Moreover, during the 14th-16th centuries Kerala was the home of the world’s most advanced mathematical knowledge, foreshadowing some results of the calculus that were obtained in Europe only in the 17th and 18th centuries. Both the question of the internal processes that led to this breakthrough as well as the question of the transfer of knowledge between Kerala and Europe remain unresolved by studying the canonical texts alone. Looking into vernacular practical texts may shed new light on these questions.

The repositories to be reviewed were chosen in order to obtain as rich a sample as possible of different sources relating to vernacular mathematics in pre-modern India: established national libraries, an East India Company survey, educational and professional training institute archives, temple and village repositories, and private collections. This way we will sample higher mathematical knowledge, educational materials for schoolchildren, practical manuals for apprentices and professionals (merchants, accountants, artisans), and actual accounts and surveys. In turn, this will provide a complete overview of mathematical culture from its most elementary instances to its highest manifestations. The selection of specific repositories is based on published catalogues, secondary literature in local languages, colonial surveys, the research experience of the project staff, academic networks (e.g. the KV Sarma research centre and National Mission for Manuscripts) and informal amateur networks.

The multi-regional and multi-lingual approach will allow for a comparative analysis. Instead of seeing India as one undifferentiated mass, the different regional histories can be correlated with different regional practices to deepen our understanding of the contextual role and development of mathematical knowledge.

Materials in private collections, community centres and libraries are often in a fragile condition due to age, insects, weather and lack of optimal preservation conditions. Many manuscripts reach professional libraries after they had been damaged, so even if they are provided with good preservation conditions, their life expectancy is short. Some of the manuscripts seen in established Kerala libraries literally started breaking or decomposing when opened. Other manuscripts listed in catalogues have already been lost or misplaced.

Poor community libraries cannot afford to invest in preventing rain or fire damage. The little precarious grants that these libraries get are spent on what they consider the most valuable possessions of the library, leaving other materials for slow decay in locked shelves that are rarely opened for the public. Some of the rare, practically invaluable lithographed or printed texts from the nineteenth and early twentieth century housed in various community libraries such as in Lucknow are in the process of decomposition due to the poor infrastructures of libraries.

A particular danger for materials housed in poor local libraries is property feuds. If the library loses ownership of the property, materials are either picked up by people or burnt. For example, a library located in the market of Munger (Bihar) was subjected to the property dispute in May, 2015, and 12,000 rare Urdu books were dumped into the River Ganga forever.

In private collections, when owners no longer have use or access to the knowledge contained in manuscripts, they sometimes ceremoniously burn them or simply discard them.
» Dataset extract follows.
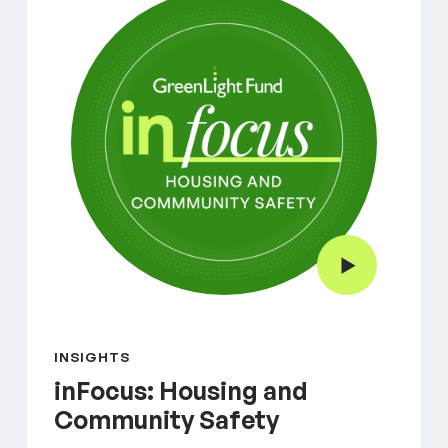
Play Video
INSIGHTS
inFocus: Housing and
Community Safety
Even if the manuscripts make it to libraries, the obscure and technical nature of the content makes it difficult for the librarians to catalogue them, so they sometimes just set them aside.

Outcomes

As had been envisaged when conceiving of the project, historical materials include several versions of Tamil and Malayalm mathematical treatises, which can be grouped under the rubric of the Kanakkatikaram genre were discovered. Now, not only the locations and the kinds of extant texts is understood, it is also possible to map the various editions and publications of these texts. The second interesting aspect from the survey is the surprisingly large amount of manuscripts concerning architecture, which are often called the Manaiyadi Sastiram or Manai Alankaram, which have received little attention from historians.

The project produced a survey detailing the manuscripts found during exploratory visits to institutions and private collectors.